One day Katya had found a photograph of her father in a cupboard. It was the first time she had seen a photograph of him, but she knew immediately who it was. On the back was written: ‘To Lida – I am from the tribe of Asra: when we love, we die in silence.’fn1 She said nothing to her mother, but from then on, when she returned from school, she would often take the photograph out and gaze for a long time into her father’s dark, melancholy eyes.
Once she had asked: ‘Where’s Papa now?’
Her mother had just said: ‘I don’t know.’
It was only when Katya left for the army that her mother at last told her about him; she learned that he had married again and that he had been arrested in 1937.
They had talked right through the night. Everything had been reversed: her mother, usually so reserved, had told her how she had been abandoned by her husband; she had talked about her feelings of jealousy, of humiliation and hurt, of love and pity. Katya had been quite astonished: the world of the human soul suddenly seemed so vast as to make even the raging war seen insignificant. In the morning they had said goodbye. Her mother had drawn her head towards her, but the pack on her shoulders had pulled her away. Katya had said: ‘Mama, I’m from the tribe of Asra: when we love, we die in silence.’

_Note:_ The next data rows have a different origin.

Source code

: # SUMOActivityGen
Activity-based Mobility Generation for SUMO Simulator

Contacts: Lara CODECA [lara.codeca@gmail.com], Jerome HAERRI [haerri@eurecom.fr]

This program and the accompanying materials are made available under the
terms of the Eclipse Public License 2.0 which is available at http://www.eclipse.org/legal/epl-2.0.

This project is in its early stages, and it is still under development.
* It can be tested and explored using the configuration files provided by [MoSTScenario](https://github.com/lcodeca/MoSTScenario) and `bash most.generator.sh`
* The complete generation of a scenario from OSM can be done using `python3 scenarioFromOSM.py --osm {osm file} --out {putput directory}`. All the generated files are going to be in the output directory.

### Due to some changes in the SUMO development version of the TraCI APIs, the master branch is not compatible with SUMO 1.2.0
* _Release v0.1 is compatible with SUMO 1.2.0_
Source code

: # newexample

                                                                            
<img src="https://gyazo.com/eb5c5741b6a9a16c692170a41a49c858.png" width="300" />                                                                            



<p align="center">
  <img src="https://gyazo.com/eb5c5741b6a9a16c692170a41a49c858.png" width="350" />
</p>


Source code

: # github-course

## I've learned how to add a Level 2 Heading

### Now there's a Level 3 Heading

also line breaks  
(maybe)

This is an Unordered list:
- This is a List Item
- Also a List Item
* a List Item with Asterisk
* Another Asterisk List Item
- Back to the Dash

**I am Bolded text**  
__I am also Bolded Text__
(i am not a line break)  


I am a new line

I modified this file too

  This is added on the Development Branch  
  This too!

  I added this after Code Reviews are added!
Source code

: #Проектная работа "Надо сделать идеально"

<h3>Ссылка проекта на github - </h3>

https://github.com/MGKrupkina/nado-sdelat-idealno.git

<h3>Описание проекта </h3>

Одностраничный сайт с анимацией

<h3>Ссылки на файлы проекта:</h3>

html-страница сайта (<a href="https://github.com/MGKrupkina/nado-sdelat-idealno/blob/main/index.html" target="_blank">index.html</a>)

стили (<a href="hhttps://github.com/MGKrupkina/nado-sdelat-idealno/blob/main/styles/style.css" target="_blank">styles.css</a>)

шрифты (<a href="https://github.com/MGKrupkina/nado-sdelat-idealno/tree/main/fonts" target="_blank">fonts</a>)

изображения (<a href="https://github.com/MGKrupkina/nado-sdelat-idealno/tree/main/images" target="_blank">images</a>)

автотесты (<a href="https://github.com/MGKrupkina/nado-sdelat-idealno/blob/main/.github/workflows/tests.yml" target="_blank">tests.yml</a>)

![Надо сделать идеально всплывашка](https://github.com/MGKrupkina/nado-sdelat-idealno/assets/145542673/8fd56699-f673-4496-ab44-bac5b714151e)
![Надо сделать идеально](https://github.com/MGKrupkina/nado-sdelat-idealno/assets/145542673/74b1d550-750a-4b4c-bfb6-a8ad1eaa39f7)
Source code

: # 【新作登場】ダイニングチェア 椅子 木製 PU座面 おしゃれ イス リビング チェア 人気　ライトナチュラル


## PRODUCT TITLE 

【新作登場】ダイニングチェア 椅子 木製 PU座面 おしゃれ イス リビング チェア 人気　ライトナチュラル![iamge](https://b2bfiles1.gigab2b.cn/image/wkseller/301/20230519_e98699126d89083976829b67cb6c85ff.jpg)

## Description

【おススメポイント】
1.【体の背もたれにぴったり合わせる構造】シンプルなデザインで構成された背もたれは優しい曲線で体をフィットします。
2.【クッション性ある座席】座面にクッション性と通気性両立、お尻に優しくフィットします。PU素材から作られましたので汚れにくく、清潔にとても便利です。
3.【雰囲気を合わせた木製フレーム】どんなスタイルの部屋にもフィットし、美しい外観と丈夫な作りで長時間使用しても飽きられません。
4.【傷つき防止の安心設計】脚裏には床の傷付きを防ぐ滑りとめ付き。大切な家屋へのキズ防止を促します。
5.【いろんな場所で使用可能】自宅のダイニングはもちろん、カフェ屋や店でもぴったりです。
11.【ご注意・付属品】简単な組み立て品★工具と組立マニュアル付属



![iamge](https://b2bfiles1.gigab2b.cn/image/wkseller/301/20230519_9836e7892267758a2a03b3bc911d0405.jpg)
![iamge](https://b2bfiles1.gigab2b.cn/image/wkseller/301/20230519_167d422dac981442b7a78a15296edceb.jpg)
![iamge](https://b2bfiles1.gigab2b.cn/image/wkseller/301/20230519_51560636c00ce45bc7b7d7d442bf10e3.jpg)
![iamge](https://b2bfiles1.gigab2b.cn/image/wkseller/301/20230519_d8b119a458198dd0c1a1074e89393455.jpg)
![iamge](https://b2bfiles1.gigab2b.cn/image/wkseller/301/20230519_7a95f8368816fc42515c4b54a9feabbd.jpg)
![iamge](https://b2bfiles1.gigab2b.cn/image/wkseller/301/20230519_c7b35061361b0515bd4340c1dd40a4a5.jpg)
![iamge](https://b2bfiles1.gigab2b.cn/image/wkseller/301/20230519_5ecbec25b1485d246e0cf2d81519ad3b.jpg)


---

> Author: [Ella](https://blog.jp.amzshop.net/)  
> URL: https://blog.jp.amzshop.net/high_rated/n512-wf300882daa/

Then her mother had gently pushed her away.
‘Go on, Katya. It’s time you left.’
And Katya had left – like millions of others, both young and old. She had left her mother’s house, perhaps never to return, perhaps to return only as a different person, cut off for ever from her harsh and beloved childhood.
And now here she was, sitting next to Grekov, ‘the house-manager’, looking at his large head, at his frowning face and thick lips.